Ohnehin, wie kann sie sprechen,
Daß du hier seist meinethalb,
Da sie glaubt, ich sei abwesend?
Doch zu lang ist der Bericht.

Laura. Kannst du auch von der Beschwerde
Dich befreien, wirst du's können
In Betracht des heft'gen Strebens,
Das sie fühlet, Federigo,
Jene, die dich liebt, zu kennen?

Federigo. Wenn sie auch, was ich bezweifle,
Wirklich dieses Streben hätte
Ihrer selbst, nicht meinetwillen:
Glänzte, Laura, nicht noch heller
Dann die Glorie des Sieges,
Den ich willig dir gewährte?
Denn nicht sagen kann, er siege,
Wer da siegt ohn' einen Gegner. –
Meine Klage tilgst du nicht;
Denn ihr gibt um so viel bessern
Grund Lisardo, als die Wahrheit
Stets dem Schein ist überlegen.
Also du vermählst dich, Laura?

Laura. Ich nicht; doch, mich zu vermählen,
Nötigt leider mich mein Unglück.

Federigo. Alles kann die Liebe bänd'gen.

Laura. Das ist wahr; allein auch dies:
Alles macht die Liebe beben.

Federigo. Aber warum schriebst du mir,
Laura, daß du selbst dein Leben
Eher lassen würdst, als mich?
Warum wolltst du mein Gemälde?
Warum schenktest du mir deines?

Laura. Damals, Federigo, quälte
Mich kein Hindernis, wie jetzt.

Federigo. Du ergreifest sichre Wege
Zur Entschuldigung. Ach! Laura,
Steht schon dein Entschluß im Herzen:
Warum willst du jetzt an mich
Zeit und Worte noch verschwenden?
Dieses ist mein Bild; ein Zeuge
    (er gibt ihr das Bild in einer Kapsel)
Meiner Eifersucht zu werden,
Kommt es zu dir. Was beschaust du?
Nur die Einfassung gleicht jenem
Andern Bilde, welches du
Einst mir sandtest, als mit Lächeln
Noch das Glück auf mich herabsah,
Daß es ihm, wenn nicht an Werte,
Doch zum mindsten durch die Zier
Seines Aeußern ähnlich werde.
Nimm's, und nur dies eine bitt' ich:
Hüte, wenn du dich vermählest,
Dich vor ihm; denn auch gemalt
Duldet's nicht, daß du es schmähest.

Laura. Federigo, ich . . . doch still!
Leute hör' ich auf dem Wege.

Federigo. Ha, was gilt's, du wolltest sagen
Etwas, das mir tröstlich wäre,
Weil man kommt, um es zu hindern?

Laura. Daß ich dein bin, dein auf ewig,
Wollt' ich sagen, und ich sag' es.

Federigo.
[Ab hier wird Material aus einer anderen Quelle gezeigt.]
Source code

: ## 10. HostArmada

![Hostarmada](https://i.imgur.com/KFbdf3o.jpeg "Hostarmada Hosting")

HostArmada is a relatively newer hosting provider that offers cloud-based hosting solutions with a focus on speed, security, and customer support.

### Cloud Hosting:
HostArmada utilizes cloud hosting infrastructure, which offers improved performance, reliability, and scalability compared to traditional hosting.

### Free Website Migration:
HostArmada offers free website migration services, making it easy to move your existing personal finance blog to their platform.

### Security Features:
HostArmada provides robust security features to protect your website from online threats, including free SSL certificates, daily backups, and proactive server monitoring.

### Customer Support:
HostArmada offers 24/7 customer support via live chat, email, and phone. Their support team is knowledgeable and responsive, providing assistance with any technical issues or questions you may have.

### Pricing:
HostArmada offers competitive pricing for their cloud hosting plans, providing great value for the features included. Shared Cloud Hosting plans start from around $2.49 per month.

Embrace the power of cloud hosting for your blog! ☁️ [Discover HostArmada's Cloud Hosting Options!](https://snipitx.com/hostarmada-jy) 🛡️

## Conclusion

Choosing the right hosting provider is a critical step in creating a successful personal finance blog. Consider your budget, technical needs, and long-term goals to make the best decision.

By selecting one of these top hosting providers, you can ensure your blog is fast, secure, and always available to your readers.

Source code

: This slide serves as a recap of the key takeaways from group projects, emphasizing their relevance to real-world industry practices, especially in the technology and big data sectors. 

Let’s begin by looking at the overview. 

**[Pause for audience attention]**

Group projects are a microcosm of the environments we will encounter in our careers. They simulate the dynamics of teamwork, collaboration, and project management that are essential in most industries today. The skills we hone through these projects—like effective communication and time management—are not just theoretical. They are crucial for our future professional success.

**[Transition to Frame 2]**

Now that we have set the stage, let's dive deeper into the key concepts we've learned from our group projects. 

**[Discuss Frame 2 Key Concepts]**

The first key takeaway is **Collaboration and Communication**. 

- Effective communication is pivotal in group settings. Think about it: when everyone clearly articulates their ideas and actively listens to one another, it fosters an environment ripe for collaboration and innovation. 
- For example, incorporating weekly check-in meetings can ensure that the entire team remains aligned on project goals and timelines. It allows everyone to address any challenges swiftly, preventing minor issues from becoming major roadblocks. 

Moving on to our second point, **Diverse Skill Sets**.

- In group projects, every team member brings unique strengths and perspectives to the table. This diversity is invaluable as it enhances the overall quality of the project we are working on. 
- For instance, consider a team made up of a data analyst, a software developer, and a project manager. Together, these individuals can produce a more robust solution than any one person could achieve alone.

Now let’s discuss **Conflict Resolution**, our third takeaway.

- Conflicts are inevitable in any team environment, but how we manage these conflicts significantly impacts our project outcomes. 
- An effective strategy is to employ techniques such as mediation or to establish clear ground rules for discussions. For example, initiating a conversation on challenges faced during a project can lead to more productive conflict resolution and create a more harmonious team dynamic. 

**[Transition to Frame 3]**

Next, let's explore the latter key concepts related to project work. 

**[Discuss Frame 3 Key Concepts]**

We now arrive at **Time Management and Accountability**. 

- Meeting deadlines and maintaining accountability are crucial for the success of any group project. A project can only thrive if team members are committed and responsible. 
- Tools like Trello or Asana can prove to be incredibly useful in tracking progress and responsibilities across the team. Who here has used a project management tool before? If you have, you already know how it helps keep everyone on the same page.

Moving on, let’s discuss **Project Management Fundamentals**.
Nun mag, wer da will, sich nähern! –
Doch, schon um die Ecke kommt man.

Laura. Lebe wohl! Das Gitter sperren
Muß ich jetzt, um mich zu sichern.
Federigo, zu bedenken
Geb' ich dir nur noch dies eine:
Viele sind, die auf uns merken.

Federigo. Was bedarf es mehr, als alle
Sie zu täuschen?

Laura.                         Doch wie eben?
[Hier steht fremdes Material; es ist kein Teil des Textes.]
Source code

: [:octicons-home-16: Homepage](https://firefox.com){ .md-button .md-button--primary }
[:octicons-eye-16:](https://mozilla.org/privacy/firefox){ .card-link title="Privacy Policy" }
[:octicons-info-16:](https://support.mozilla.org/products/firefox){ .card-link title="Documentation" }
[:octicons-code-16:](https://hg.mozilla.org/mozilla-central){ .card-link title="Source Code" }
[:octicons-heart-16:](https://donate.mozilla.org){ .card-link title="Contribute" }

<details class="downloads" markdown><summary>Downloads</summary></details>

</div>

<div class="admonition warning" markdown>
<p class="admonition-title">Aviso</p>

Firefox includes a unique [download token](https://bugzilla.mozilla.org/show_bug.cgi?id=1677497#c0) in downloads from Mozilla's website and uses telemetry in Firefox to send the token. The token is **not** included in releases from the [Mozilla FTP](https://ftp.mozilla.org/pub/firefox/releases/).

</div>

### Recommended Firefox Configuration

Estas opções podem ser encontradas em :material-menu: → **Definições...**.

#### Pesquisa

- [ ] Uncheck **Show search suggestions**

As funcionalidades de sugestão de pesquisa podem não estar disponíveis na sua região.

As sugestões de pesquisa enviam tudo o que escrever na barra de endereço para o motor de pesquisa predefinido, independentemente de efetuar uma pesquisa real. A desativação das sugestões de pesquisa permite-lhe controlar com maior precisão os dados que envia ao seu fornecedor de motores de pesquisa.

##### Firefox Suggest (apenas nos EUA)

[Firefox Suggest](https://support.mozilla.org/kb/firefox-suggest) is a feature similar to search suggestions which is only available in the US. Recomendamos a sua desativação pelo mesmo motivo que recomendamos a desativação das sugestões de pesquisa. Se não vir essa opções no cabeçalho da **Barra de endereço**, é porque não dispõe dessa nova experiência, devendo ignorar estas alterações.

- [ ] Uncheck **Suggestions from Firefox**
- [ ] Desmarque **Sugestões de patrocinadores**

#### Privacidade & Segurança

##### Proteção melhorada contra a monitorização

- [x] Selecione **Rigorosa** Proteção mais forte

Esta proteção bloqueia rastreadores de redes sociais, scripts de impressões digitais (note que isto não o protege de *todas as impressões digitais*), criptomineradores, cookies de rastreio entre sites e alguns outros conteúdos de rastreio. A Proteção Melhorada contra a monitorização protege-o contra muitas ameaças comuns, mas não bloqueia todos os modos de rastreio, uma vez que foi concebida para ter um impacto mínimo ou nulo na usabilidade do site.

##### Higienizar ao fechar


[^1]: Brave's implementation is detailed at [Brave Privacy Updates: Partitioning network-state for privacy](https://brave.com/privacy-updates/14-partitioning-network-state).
Federigo. Eine Ziffer geb' ich morgen
Schriftlich dir, worin du reden
Kannst mit mir allein vor allen,
So, daß keiner schöpft noch heget
Irgend einen Argwohn, sind auch
Noch so viele gegenwärtig.

Laura. Nun, fürwahr, ein laut Geheimnis
Wäre, deucht mir, das zu nennen.

Federigo. Sorg', allein zu sein beim Oeffnen
Jenes Briefs, den ich dir gebe.

Laura. Ich will's thun. Gott schütze dich!

Federigo. Mög' er deine Tage mehren!

Laura. Liebe, was muß ich dir opfern!

Federigo. Laura, was mußt du vergelten!